Выбрать главу

Необычность предстоящего полета действовала на всех: на тех, кто внешне спокойно, но с какой-то особой сосредоточенностью усаживался в свои давно знакомые самолетные сиденья, и на тех, кто, оставаясь на земле, не скрывал своих чувств, суетился, помогал, иногда, в который раз, давая последние советы и наставления.

С того момента, как все четыре мотора рванули вперед махину самолета, волнения остались за линией старта.
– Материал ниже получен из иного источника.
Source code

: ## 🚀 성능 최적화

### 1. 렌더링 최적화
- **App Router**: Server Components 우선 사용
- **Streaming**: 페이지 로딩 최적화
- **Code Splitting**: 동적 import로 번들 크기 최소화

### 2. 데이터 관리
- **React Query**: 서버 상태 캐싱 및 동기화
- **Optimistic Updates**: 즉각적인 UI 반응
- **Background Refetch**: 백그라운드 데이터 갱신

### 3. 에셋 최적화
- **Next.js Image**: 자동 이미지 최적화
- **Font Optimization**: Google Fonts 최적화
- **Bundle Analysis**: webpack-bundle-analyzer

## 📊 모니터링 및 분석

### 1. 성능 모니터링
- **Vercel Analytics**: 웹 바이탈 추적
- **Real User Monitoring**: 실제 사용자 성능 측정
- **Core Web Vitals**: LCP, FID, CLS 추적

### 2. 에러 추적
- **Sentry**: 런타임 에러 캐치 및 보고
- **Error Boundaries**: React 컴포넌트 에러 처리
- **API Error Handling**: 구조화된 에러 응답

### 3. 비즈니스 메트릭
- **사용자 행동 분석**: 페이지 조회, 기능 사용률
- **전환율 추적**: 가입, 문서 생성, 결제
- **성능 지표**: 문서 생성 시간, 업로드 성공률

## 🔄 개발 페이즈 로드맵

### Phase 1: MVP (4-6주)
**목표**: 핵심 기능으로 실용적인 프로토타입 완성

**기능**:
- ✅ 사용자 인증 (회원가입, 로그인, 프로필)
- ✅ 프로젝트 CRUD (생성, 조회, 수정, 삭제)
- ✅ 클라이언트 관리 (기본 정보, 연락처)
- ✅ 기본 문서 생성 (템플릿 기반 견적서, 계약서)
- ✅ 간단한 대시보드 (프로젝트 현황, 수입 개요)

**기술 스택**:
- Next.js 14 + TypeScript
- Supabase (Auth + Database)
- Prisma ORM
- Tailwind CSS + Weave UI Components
...Шел третий час полета, в течение которого находились в сплошной пелене густого дыма. Из-за сильной жары горел лес. Теперь дым заполнил кабину, и дышать стало трудно. С этим еще можно было мириться. Хуже, что все время казалось, будто на самолете тоже что-то горит. Проскуров, посоветовавшись с Прокофьевым, стал набирать высоту, чтобы избавиться от навязчивых мыслей о пожаре.
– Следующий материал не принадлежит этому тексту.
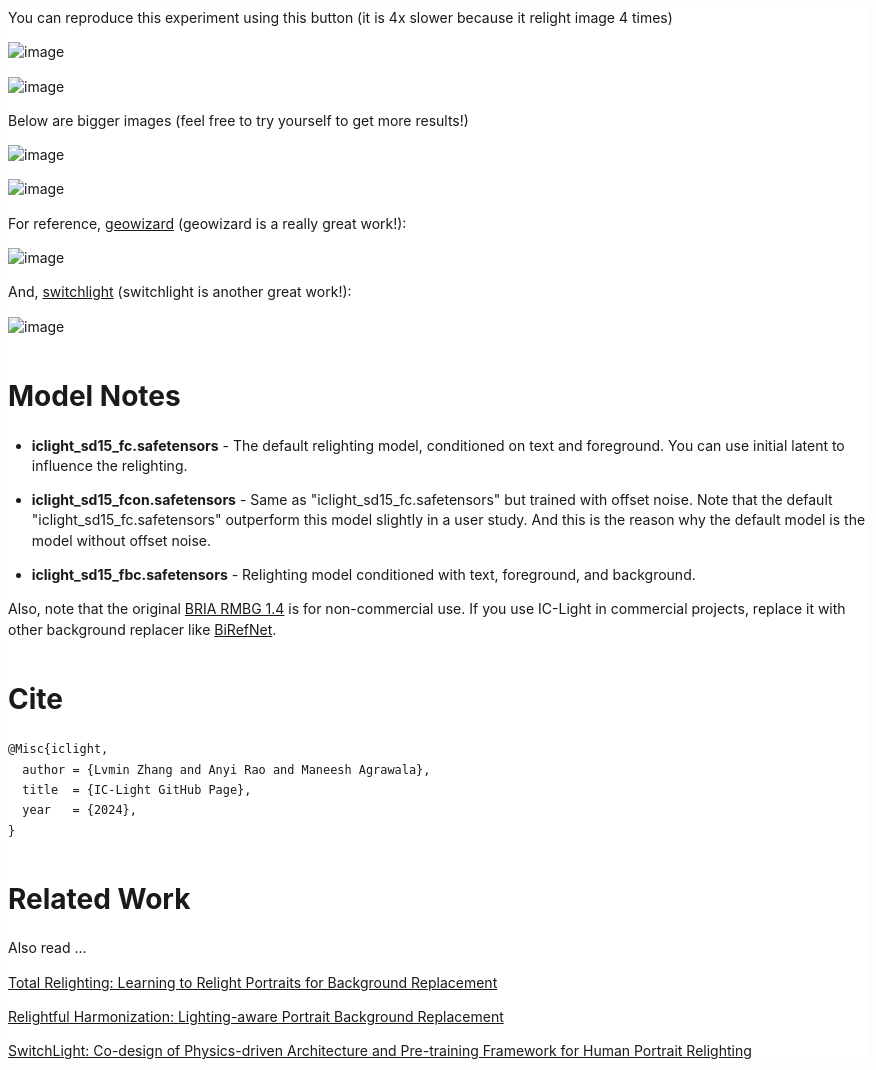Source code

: You can reproduce this experiment using this button (it is 4x slower because it relight image 4 times)

![image](https://github.com/lllyasviel/IC-Light/assets/19834515/d9c37bf7-2136-446c-a9a5-5a341e4906de)

![image](https://github.com/lllyasviel/IC-Light/assets/19834515/fcf5dd55-0309-4e8e-9721-d55931ea77f0)

Below are bigger images (feel free to try yourself to get more results!)

![image](https://github.com/lllyasviel/IC-Light/assets/19834515/12335218-186b-4c61-b43a-79aea9df8b21)

![image](https://github.com/lllyasviel/IC-Light/assets/19834515/2daab276-fdfa-4b0c-abcb-e591f575598a)

For reference, [geowizard](https://fuxiao0719.github.io/projects/geowizard/) (geowizard is a really great work!):

![image](https://github.com/lllyasviel/IC-Light/assets/19834515/4ba1a96d-e218-42ab-83ae-a7918d56ee5f)

And, [switchlight](https://arxiv.org/pdf/2402.18848) (switchlight is another great work!):

![image](https://github.com/lllyasviel/IC-Light/assets/19834515/fbdd961f-0b26-45d2-802e-ffd734affab8)

# Model Notes

* **iclight_sd15_fc.safetensors** - The default relighting model, conditioned on text and foreground. You can use initial latent to influence the relighting.

* **iclight_sd15_fcon.safetensors** - Same as "iclight_sd15_fc.safetensors" but trained with offset noise. Note that the default "iclight_sd15_fc.safetensors" outperform this model slightly in a user study. And this is the reason why the default model is the model without offset noise.

* **iclight_sd15_fbc.safetensors** - Relighting model conditioned with text, foreground, and background.

Also, note that the original [BRIA RMBG 1.4](https://huggingface.co/briaai/RMBG-1.4) is for non-commercial use. If you use IC-Light in commercial projects, replace it with other background replacer like [BiRefNet](https://github.com/ZhengPeng7/BiRefNet).

# Cite

    @Misc{iclight,
      author = {Lvmin Zhang and Anyi Rao and Maneesh Agrawala},
      title  = {IC-Light GitHub Page},
      year   = {2024},
    }

# Related Work

Also read ...

[Total Relighting: Learning to Relight Portraits for Background Replacement](https://augmentedperception.github.io/total_relighting/)

[Relightful Harmonization: Lighting-aware Portrait Background Replacement](https://arxiv.org/abs/2312.06886)

[SwitchLight: Co-design of Physics-driven Architecture and Pre-training Framework for Human Portrait Relighting](https://arxiv.org/pdf/2402.18848)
После посадки в Омске начальник аэропорта пригласил в столовую, но экипаж отказался. Проскуров планировал на подготовку самолета не более двух часов. Поэтому тут же, в ходе заправки самолета бензином, подкрепились сами бутербродами и чаем.

От Омска облака повисли над самой землей. Попытку пробиться к чистому небу пришлось оставить на высоте около четырех тысяч метров, поскольку разрежение воздуха начинало скверно действовать на пассажиров. Проскуров запросил безопасную высоту и стал снижаться. Чем ниже, тем темнее становилось в кабине.

Вне видимости земли время тянется медленно. Все чаще летчик стал запрашивать у Гавриила, скоро ли Красноярск. Настойчивость запросов зародила у Прокофьева мысль, что командир сомневается, не заблудились ли они. Он проверил расчеты. Вроде все в норме, если ветер не внес существенные поправки. Связались с Красноярском. Когда пришел ответ, на душе стало спокойнее, несмотря на то, что погоду передали хуже не придумаешь...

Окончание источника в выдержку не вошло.